(Saved data entries)
========
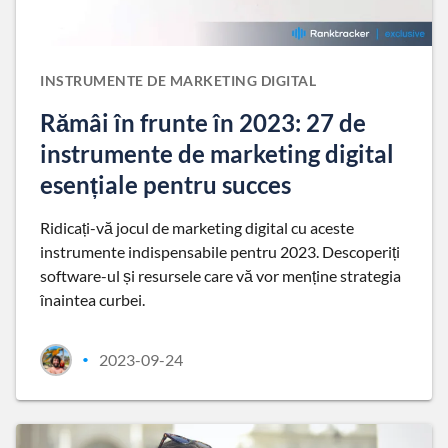
INSTRUMENTE DE MARKETING DIGITAL
Rămâi în frunte în 2023: 27 de
instrumente de marketing digital
esențiale pentru succes
Ridicați-vă jocul de marketing digital cu aceste
instrumente indispensabile pentru 2023. Descoperiți
software-ul și resursele care vă vor menține strategia
înaintea curbei.
2023-09-24
•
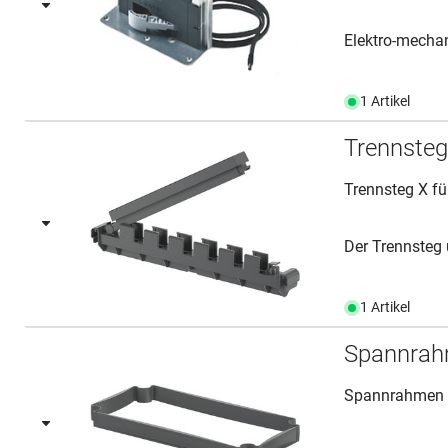
Elektro-mechan
1 Artikel
Trennste
Trennsteg X fü
Der Trennsteg u
1 Artikel
Spannrah
Spannrahmen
========
* ASSIGNMENT
Please retype the lines from the one that contains "înaintea curbei." through the final line of the data, both included, without any pictures.

* REPLY TO THE TASK
înaintea curbei.
2023-09-24
•
Elektro-mechan
1 Artikel
Trennste
Trennsteg X fü
Der Trennsteg u
1 Artikel
Spannrah
Spannrahmen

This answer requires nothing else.